The Entrepreneurial Leopard
Friday, January 28, 2022, by David A Kirby
Professor David A Kirby
Used as a title for a recent essay in this ICSB series (Dana and Salamzadeh, 2022), the idiom “A leopard cannot change its spots” is thousands of years old. It means people and things cannot change their innate nature. But this is exactly what MSMEs will need to do.
Ever since the work of Cantillon (1680-1734 ) wealth creation and the generation of profit has been a central theme of entrepreneurship and in his articulate essay on the topic Friedman (1970) argued that “The Social Responsibility of Business is to increase its profits” – to make as much money as possible. Since then, this doctrine has dominated business thinking and while the entrepreneurial pursuit of wealth has brought about change and improvement, particularly in the world’s developed economies, often it has been at the expense of people and the planet. Accordingly, despite the introduction of such new approaches as ecopreneurship, humane entrepreneurship and social enterprise, entrepreneurship has had little impact on the sustainability challenge and may, indeed, be regarded as having contributed significantly to the plight of the planet. Hence, questions have been raised about its compatibility with sustainability (Gawel, 2012) and both academics and practitioners have been actively seeking new business models to address the challenge (Schaltegger, et. al. 2016).
The problem is that the planet is a system which means it is not possible to address one element without disturbing the other connected elements – solving one problem often creates other problems elsewhere in the system. To address the sustainability challenge, therefore, requires a systemic approach to entrepreneurship that integrates or harmonises the traditional economic, eco, humane and social approaches and brings profit, people and planet into harmony. (Kirby and el-Kaffass, 2021).
While this appears to contradict Friedman’s doctrine what he actually said was that the social responsibility of business is “to make as much money as possible while conforming to the basic rules of society, both those embedded in the law and these embedded in ethical custom”. Rarely, however, has this been articulated or acted upon, yet all of the major world religions address such ethical issues. Indeed in Islam, for example, the Quran explains explicitly how ethical business should be conducted while the Prophet MOHAMED pronounced that “The world is green and verdant and verily God, the exalted, has made you the stewards of it”.

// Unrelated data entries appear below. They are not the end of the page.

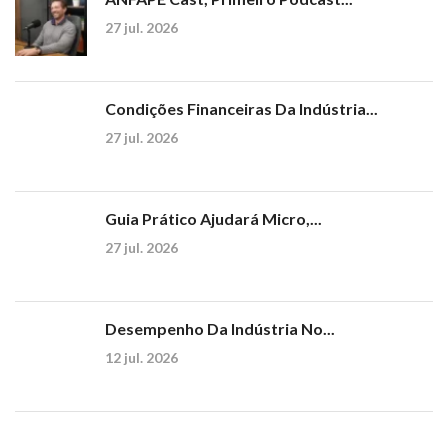
27 jul. 2026
Condições Financeiras Da Indústria...
27 jul. 2026
Guia Prático Ajudará Micro,...
27 jul. 2026
Desempenho Da Indústria No...
12 jul. 2026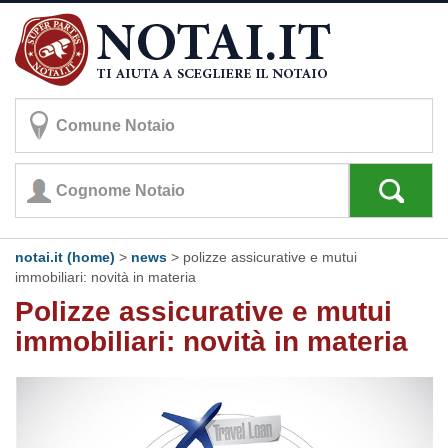
notai.it (home)
>
news
> polizze assicurative e mutui
immobiliari: novità in materia
Polizze assicurative e mutui
immobiliari: novità in materia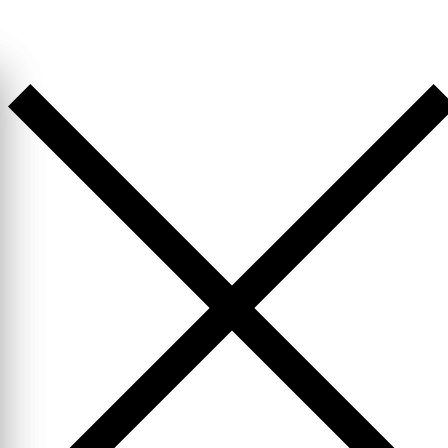
Перейти
к
содержимому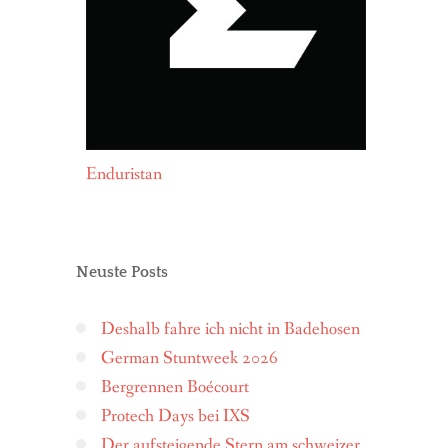
Enduristan
Neuste Posts
Deshalb fahre ich nicht in Badehosen
German Stuntweek 2026
Bergrennen Boécourt
Protech Days bei IXS
Der aufsteigende Stern am schweizer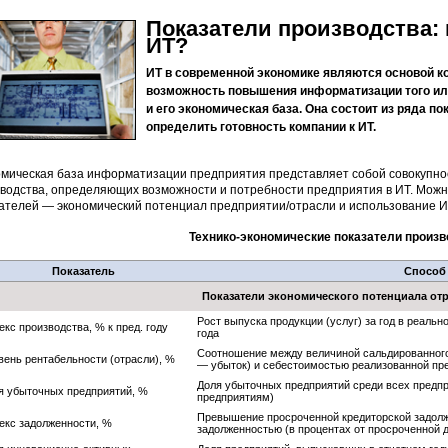
Показатели производства:
ИТ?
ИТ в современной экономике являются основой к
возможность повышения информатизации того ил
и его экономическая база. Она состоит из ряда п
определить готовность компании к ИТ.
мическая база информатизации предприятия представляет собой совокупнос
водства, определяющих возможности и потребности предприятия в ИТ. Можн
ателей — экономический потенциал предприятии/отрасли и использование ИТ
Технико-экономические показатели произ
Показатель
Способ 
Показатели экономического потенциала от
Рост выпуска продукции (услуг) за год в реал
екс производства, % к пред. году
года
Соотношение между величиной сальдированного
вень рентабельности (отрасли), %
— убыток) и себестоимостью реализованной пре
Доля убыточных предприятий среди всех предпр
я убыточных предприятий, %
предприятиям)
Превышение просроченной кредиторской задолж
екс задолженности, %
задолженностью (в процентах от просроченной 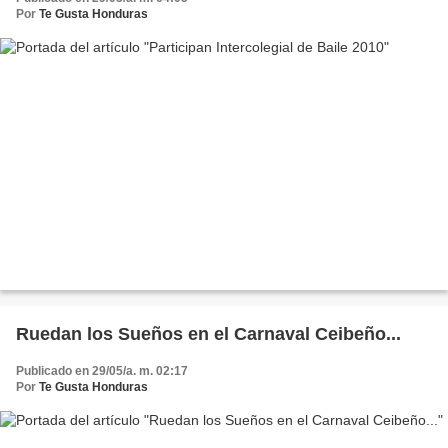
Por
Te Gusta Honduras
Ruedan los Sueños en el Carnaval Ceibeño...
Publicado en 29/05/a. m. 02:17
Por
Te Gusta Honduras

To save the planet MSMEs will need to change. Profit and shareholder satisfaction will no longer be the primary objective. Rather a more blended, systemic approach that harmonises profit, people and planet is needed. The entrepreneurial leopard needs to change its spots!
Dana, L-P and Salamzadeh, A., (2022), A leopard never changes its spots! ICSB Entrepreneurship around the globe. 23 January. (email@example.com)
Friedman, M., (1970) The Social and Ethical Responsibility of Business is to increase its profits. New York Times. September 13. 122-126
Gawel, A. (2012). Entrepreneurship and sustainability: do they have anything in common? Poznan University of Economics Review. 12 (1) 5-16.
Kirby, D.A. and El-Kaffass, I., (2021), Harmonious Entrepreneurship – a new approach to the challenges of global sustainability. The World Journal of Entrepreneurship, Management and Sustainable Development. .17(4), 846-855. First online 12th July.(https://doi.org/10.1108/WJEMSD-09-2020-0126).
Schaltegger, S., Hansen, E.G., & Ludeke-Freund, F. (2016). Business Models for Sustainability: Origins, Present Research and Future Avenues. Organization & Environment. 29 (1) 3-10.